As these types of events go, it was no ordinary groundbreaking.
Given the event’s size, scope and honoured guests – not to mention it included the bestowing of just the fifth honourary Canadian citizenship since 1985 – it’s fairly easy to see why. Last Friday, in the Eglinton Avenue and Wynford Drive area of the city, was the official groundbreaking of a $300-million Ismaili project. A development that’s been in the works since 2002, it’s set to open in 2013 on 17 acres of land.
Included in the site are the Ismaili Centre Toronto, a public park and the Aga Khan Museum. Canada’s Prime Minister, Stephen Harper, was on hand to present the Aga Khan with the honourary citizenship. The Aga Khan is the 49th hereditary Imam (spiritual leader) of Shia Imami Ismaili Muslims and founder and chair of the Aga Khan Development Network.
For starters, the Ismaili Centre Toronto is just the second building of its kind in this country and sixth in the western world. Included is a place for prayer, a library, youth lounge and public spaces for cultural activities. The park will include reflecting pools and walkways surrounding the other two components.

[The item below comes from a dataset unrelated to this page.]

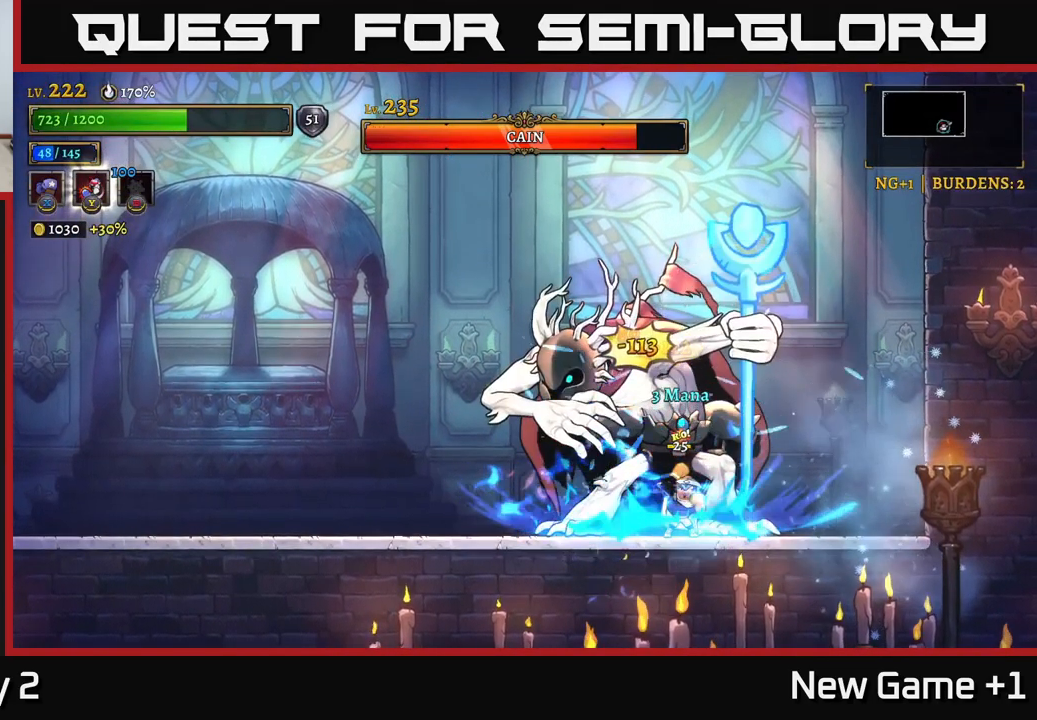
{"buttons": ["L2"], "left_stick": "left", "right_stick": "center", "events": [[66, "Y", "down"], [133, "Y", "up"], [433, "left_stick", "left"], [450, "L2", "down"]]}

As for the museum, it’s absolutely noteworthy that this project is the first of its kind in the western world. Containing art and artifacts covering a 1,000-year period of Islamic history, the museum is intended to serve as an educational institution showcasing the heritage of Muslim civilizations and their attendant diversities.
This development is significant on several levels. At the most local of those levels and from a community development standpoint, the project will surely prove transformative to the area of the city it’s situated in, the south-eastern reaches of North York.
Overall, for the city, which is already home to a vibrant and diverse artistic and cultural community, the project will surely continue to broaden and enhance that appeal.
Perhaps most importantly, however, it’s also a fitting reflection of Toronto, one of the most diverse urban centres on the continent, and its people. Indeed, it’s something for the city to celebrate and be proud of. Ultimately, the project has the strong potential to be one that honours the past, fits in to the present day, and hopefully looks forward to the future.
It only makes sense the makeup of Toronto and its component communities should be reflected in the places we live, work, play, worship and learn. We eagerly await the outcome.